If you’re after a better inking experience or are the creative type who needs accuracy when drawing on the screen, then the Pro 8 is for you. The screen was one of the high points in our review, as our tests not only found it to be bigger but also more accurate. Otherwise, the Pro X is the best buy in terms of display.
When it comes to performance, the Surface Pro X and Surface Pro 8 are on opposite ends of the spectrum. The Pro X sports Microsoft’s custom SQ1 or SQ2 ARM-based processor under the hood, and the Pro 8 comes with Intel’s latest 11th-generation processors. Both devices are powered by Windows 11.
This choice in CPUs means big performance differences. With Intel processors inside, the Surface Pro 8 will not have any issues running your favorite apps. In fact, Microsoft says that with the 11th-generation processors under the hood, the device can be twice as fast as the Surface Pro 7, delivering over 40% higher sustained CPU performance and 74% faster sustained graphics performance.
Those are just Microsoft’s claims, however. In our real-world lab tests, the Core i7 version of the Surface Pro 8 was a true performer thanks to new thermals and Microsoft’s own “active cooling.” In our Handbrake video-encoding test, the Surface Pro 8 was the fastest in its class. Even in multi-core scoring, it did very well, scoring 6041 points and outscoring other tablets like the ThinkPad X12 detachable and even the Dell Latitude 7320 Detachable.
The Pro 8 also has Thunderbolt 4 support, allowing you to connect to dual monitors without a dock, enjoy faster data transfer speeds, and connect external GPUs. So if you need raw performance, then the Pro 8 is right for you.
The Surface Pro X, on the other hand, is powered by an ARM-based processor. Like Apple’s M1 Macbooks, you need to deal with app emulation. Microsoft tweaked Windows 11 to support both 64-bit and 32-bit app emulation, so most apps should run fine now on the device. But you’ll need to keep in mind that things aren’t running natively like on the Pro 8.
Microsoft did tweak its own apps to run natively on the Surface Pro X, but if you’re wanting to game or edit videos and photos, the Pro 8 might be the better buy for compatibility reasons.
We’ll end by mentioning portability. On this front, the Pro X and Pro 8 are quite close.
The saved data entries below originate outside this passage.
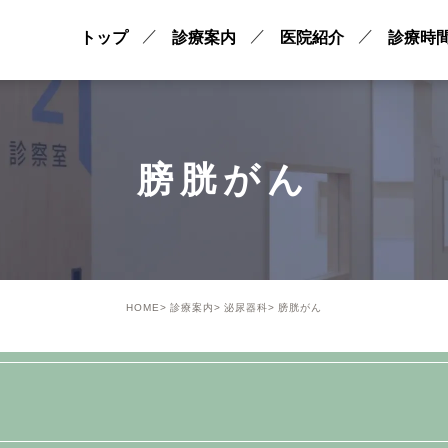
トップ
診療案内
医院紹介
診療時
膀胱がん
HOME
診療案内
泌尿器科
膀胱がん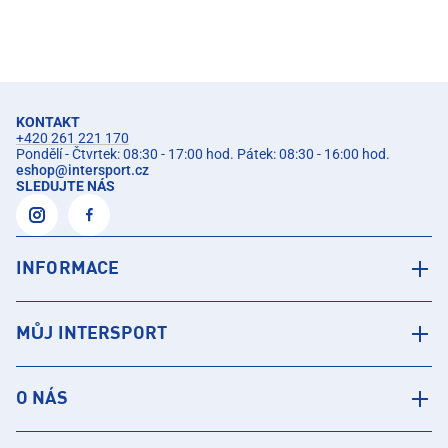
KONTAKT
+420 261 221 170
Pondělí - Čtvrtek: 08:30 - 17:00 hod. Pátek: 08:30 - 16:00 hod.
eshop
@
intersport.cz
SLEDUJTE NÁS
INFORMACE
MŮJ INTERSPORT
O NÁS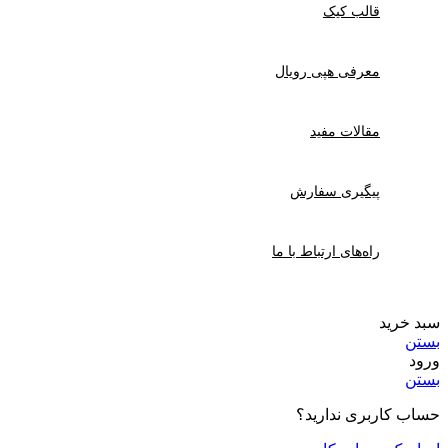
قالب کیک
معرفی هپی رویال
مقالات مفید
پیگیری سفارش
راه‌های ارتباط با ما
سبد خرید
بستن
ورود
بستن
حساب کاربری ندارید؟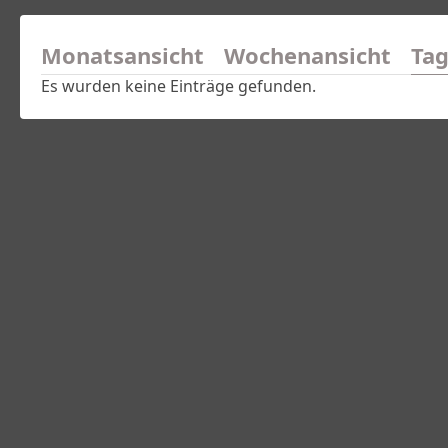
Monatsansicht
Wochenansicht
Tag
Es wurden keine Einträge gefunden.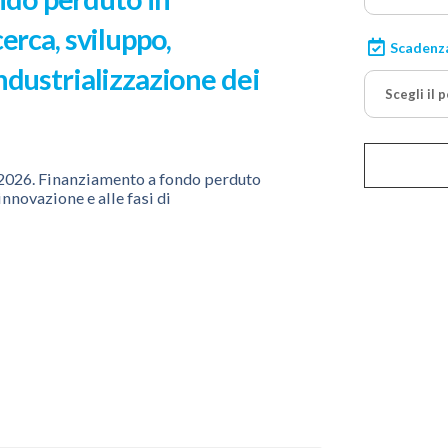
cerca, sviluppo,
Scadenz
industrializzazione dei
Scegli il 
026. Finanziamento a fondo perduto
innovazione e alle fasi di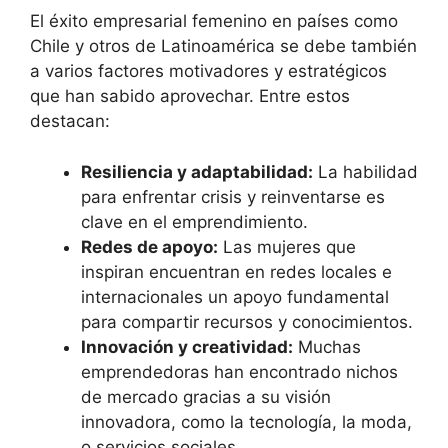
El éxito empresarial femenino en países como
Chile y otros de Latinoamérica se debe también
a varios factores motivadores y estratégicos
que han sabido aprovechar. Entre estos
destacan:
Resiliencia y adaptabilidad:
La habilidad
para enfrentar crisis y reinventarse es
clave en el emprendimiento.
Redes de apoyo:
Las mujeres que
inspiran encuentran en redes locales e
internacionales un apoyo fundamental
para compartir recursos y conocimientos.
Innovación y creatividad:
Muchas
emprendedoras han encontrado nichos
de mercado gracias a su visión
innovadora, como la tecnología, la moda,
o servicios sociales.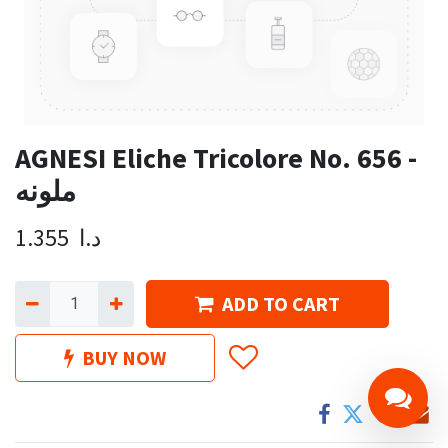
AGNESI Eliche Tricolore No. 656 -
ملونه
د.ا
1.355
ADD TO CART
BUY NOW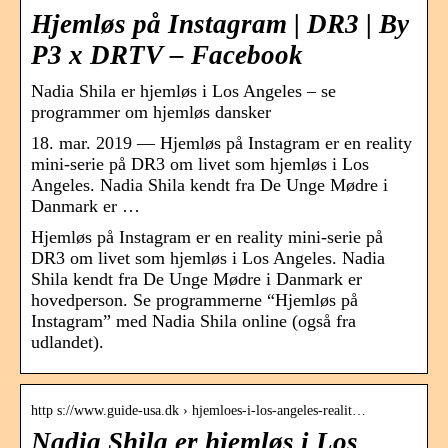
Hjemløs på Instagram | DR3 | By
P3 x DRTV – Facebook
Nadia Shila er hjemløs i Los Angeles – se
programmer om hjemløs dansker
18. mar. 2019 — Hjemløs på Instagram er en reality
mini-serie på DR3 om livet som hjemløs i Los
Angeles. Nadia Shila kendt fra De Unge Mødre i
Danmark er …
Hjemløs på Instagram er en reality mini-serie på
DR3 om livet som hjemløs i Los Angeles. Nadia
Shila kendt fra De Unge Mødre i Danmark er
hovedperson. Se programmerne “Hjemløs på
Instagram” med Nadia Shila online (også fra
udlandet).
http s://www.guide-usa.dk › hjemloes-i-los-angeles-realit…
Nadia Shila er hjemløs i Los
We already touched on the weight aspect earlier, but when it comes to battery life and ports, the devices are neck and neck with each other.
On both tablets, you get two USB-C ports, as well as Surface Connect. Note that on the Pro 8, the USB-C ports support Thunderbolt 4, but this isn’t an option on the Pro X. The Pro 8 also has a headphone jack, but the Pro X does not.
Both devices have Windows Hello webcams. The front cameras are both 1080p and 5 megapixels, and the rear is 10MP. There are even dual far-field mics on both devices. The difference on the Pro 8, though, is the 1080p webcam. We found that it produced sharp images and smooth video.
As far as battery life, expect up to 15 hours on the Pro X and up to 11 hours on the Pro 8. Despite Microsoft’s claim of 16 hours, we got to around 10 hours and 48 minutes in our lightest battery life test when looping a 1080p video, and eight and a half hours when web surfing. We didn’t get to test the Pro X, but we won’t be surprised if it’s the same level. The Pro 8 doesn’t last as long as Microsoft claims.
Unlike the other Pro X models, the new Surface Pro X does not have LTE coverage, but it will still benefit from instant wake from sleep, as well as extended battery life, a perk of the ARM-based chips inside the device. Microsoft also offers the Pro 8 with an LTE option if it is needed, thanks to the Qualcomm Snapdragon x20 LTE modem inside.
Though it is more expensive, the Surface Pro 8 should be the best device for most people. It has an advanced display that supports haptics with the new Surface Slim Pen 2, as well as a faster 120Hz refresh rate, and its Intel processors should mean maximum performance. The Pro X, meanwhile, is a lot cheaper, and it benefits from a slimmer weight and the efficiency of an ARM-based processor.